User-Aware Multilingual Abusive Content Detection in Social Media

Mohammad Zia Ur Rehman,Somya Mehta,Kuldeep Singh,Kunal Kaushik,Nagendra Kumar
DOI: https://doi.org/10.1016/j.ipm.2023.103450
2024-10-26
Abstract:Despite growing efforts to halt distasteful content on social media, multilingualism has added a new dimension to this problem. The scarcity of resources makes the challenge even greater when it comes to low-resource languages. This work focuses on providing a novel method for abusive content detection in multiple low-resource Indic languages. Our observation indicates that a post's tendency to attract abusive comments, as well as features such as user history and social context, significantly aid in the detection of abusive content. The proposed method first learns social and text context features in two separate modules. The integrated representation from these modules is learned and used for the final prediction. To evaluate the performance of our method against different classical and state-of-the-art methods, we have performed extensive experiments on SCIDN and MACI datasets consisting of 1.5M and 665K multilingual comments, respectively. Our proposed method outperforms state-of-the-art baseline methods with an average increase of 4.08% and 9.52% in F1-scores on SCIDN and MACI datasets, respectively.
Social and Information Networks,Artificial Intelligence,Computation and Language
What problem does this paper attempt to address?
The main problem that this paper attempts to solve is the detection of abusive content in low - resource Indian languages in multilingual social media. Specifically, the paper focuses on the following challenges: 1. **Inconsistent spellings**: Due to the use of the Roman alphabet to write multiple languages, the spelling structures are diverse, especially in low - resource languages, which increases the difficulty of detecting abusive content. 2. **Different syntactic structures of code - mixed languages**: Social media users often use content mixed with multiple languages in their posts.
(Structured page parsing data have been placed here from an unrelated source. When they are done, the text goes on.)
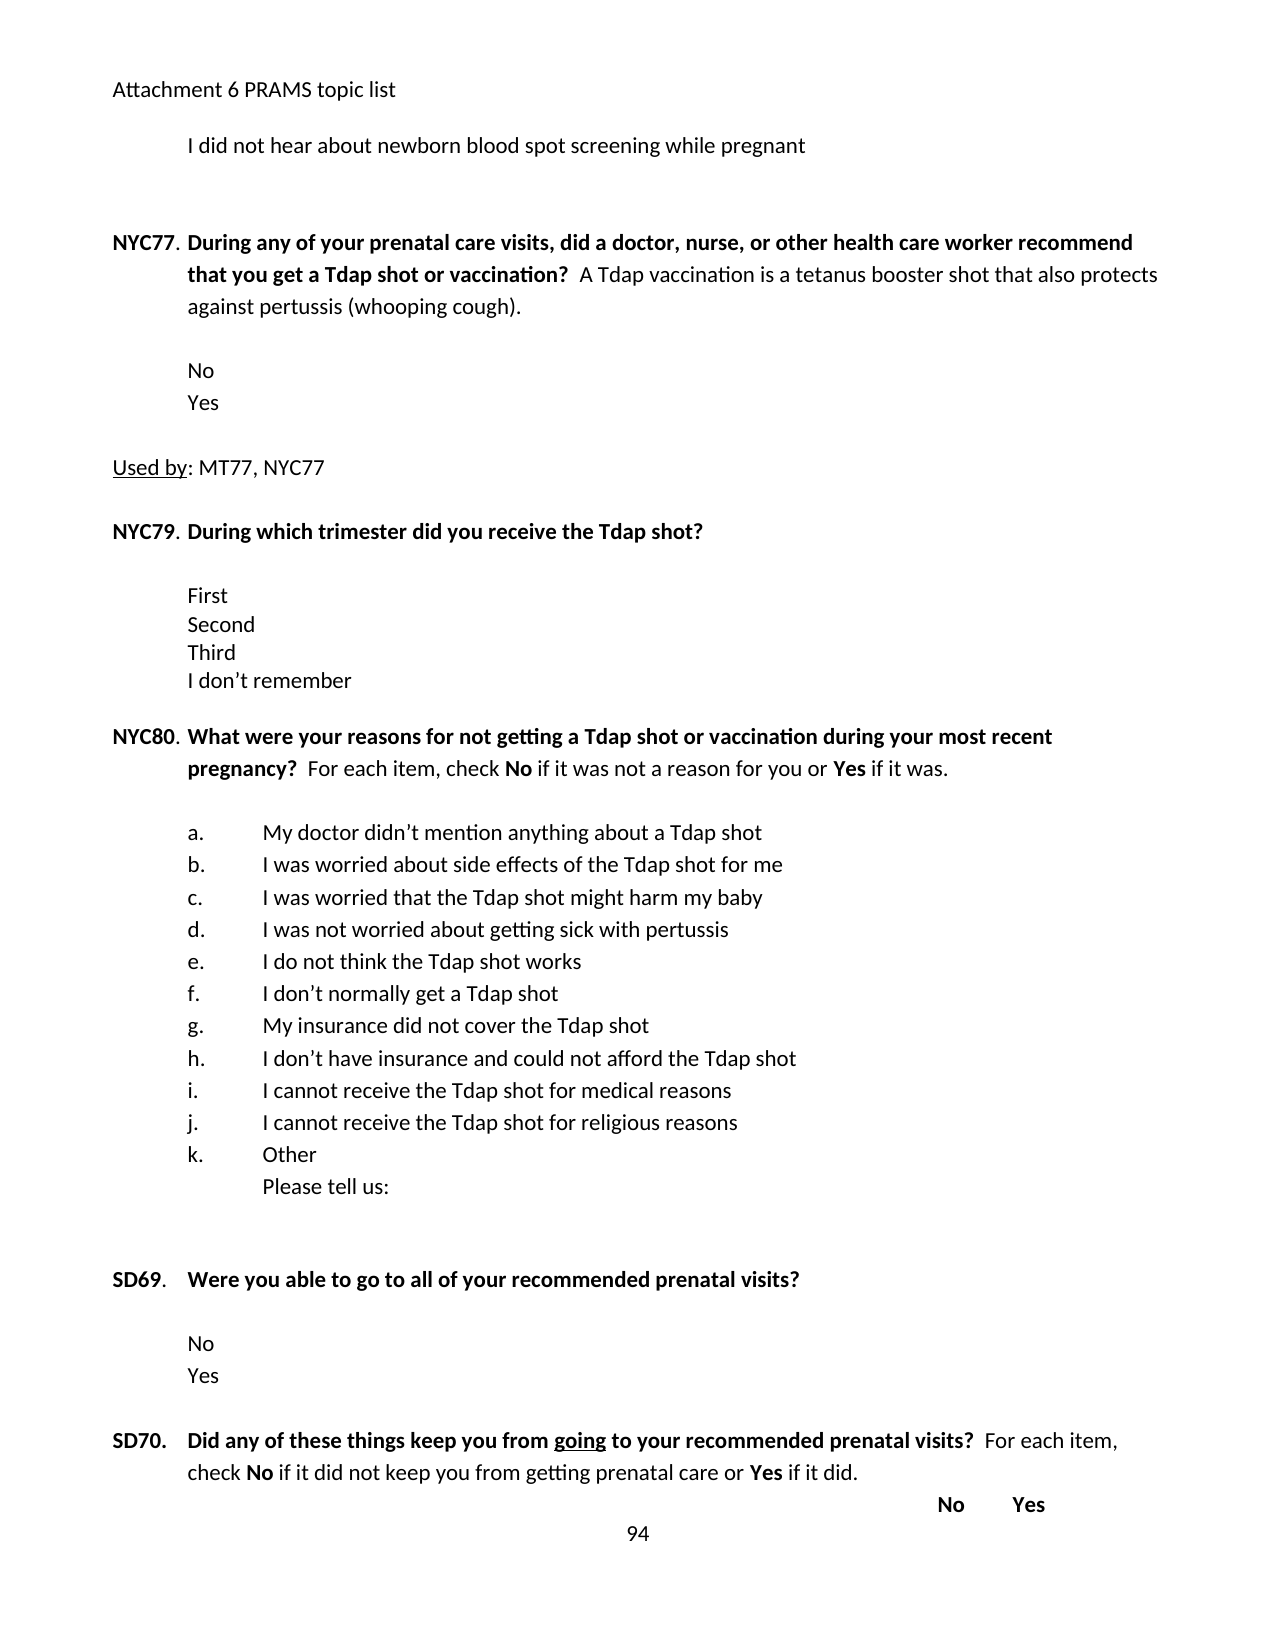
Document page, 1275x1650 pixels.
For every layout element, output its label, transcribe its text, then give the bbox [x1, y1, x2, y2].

text NYC79. During which trimester did you receive the Tdap shot? [112, 517, 1162, 545]
text k. Other [112, 1140, 1162, 1168]
text g. My insurance did not cover the Tdap shot [112, 1011, 1162, 1039]
text Second [112, 610, 1162, 638]
text Please tell us: [112, 1172, 1162, 1200]
text Yes [112, 388, 1162, 417]
text No Yes [112, 1490, 1162, 1518]
text No [112, 1329, 1162, 1357]
text SD70. Did any of these things keep you from going to your recommended prenatal visits? For each item, check No if it did not keep you from getting prenatal care or Yes if it did. [112, 1426, 1162, 1486]
text b. I was worried about side effects of the Tdap shot for me [112, 851, 1162, 878]
text e. I do not think the Tdap shot works [112, 947, 1162, 975]
text I did not hear about newborn blood spot screening while pregnant [112, 131, 1162, 159]
text NYC80. What were your reasons for not getting a Tdap shot or vaccination during your most recent pregnancy? For each item, check No if it was not a reason for you or Yes if it was. [112, 722, 1162, 782]
text h. I don’t have insurance and could not afford the Tdap shot [112, 1044, 1162, 1072]
text d. I was not worried about getting sick with pertussis [112, 915, 1162, 943]
text i. I cannot receive the Tdap shot for medical reasons [112, 1076, 1162, 1104]
text SD69. Were you able to go to all of your recommended prenatal visits? [112, 1265, 1162, 1293]
text f. I don’t normally get a Tdap shot [112, 979, 1162, 1007]
text I don’t remember [112, 666, 1162, 694]
text a. My doctor didn’t mention anything about a Tdap shot [112, 818, 1162, 846]
text Yes [112, 1361, 1162, 1389]
text c. I was worried that the Tdap shot might harm my baby [112, 883, 1162, 911]
text j. I cannot receive the Tdap shot for religious reasons [112, 1108, 1162, 1136]
text NYC77. During any of your prenatal care visits, did a doctor, nurse, or other health care worker recommend that you get a Tdap shot or vaccination? A Tdap vaccination is a tetanus booster shot that also protects against pertussis (whooping cough). [112, 228, 1162, 320]
text Third [112, 638, 1162, 666]
text Used by: MT77, NYC77 [112, 453, 1162, 481]
text No [112, 356, 1162, 384]
text First [112, 582, 1162, 610]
The grammatical structures of such code - mixed texts may vary from user to user, posing challenges to the identification of abusive content. 3. **Over - reliance on text features**: Many existing studies mainly focus on text features and ignore the value of social context features (such as the number of likes and reports), which can provide useful information about the nature of the content. 4. **Widespread multilingual use by Indian social media users**: India is a multilingual country, and social media users frequently use multiple languages, especially low - resource Indian languages. Therefore, an effective method is needed to detect abusive content in these languages. To address these challenges, the paper proposes a new method that combines social context features and text features and is trained through two independent modules to create high - level feature representations. In addition, the paper also proposes a cross - language training Transformer - based method for extracting situational embeddings of user - generated content. Experimental results show that this method outperforms existing state - of - the - art methods on multiple datasets.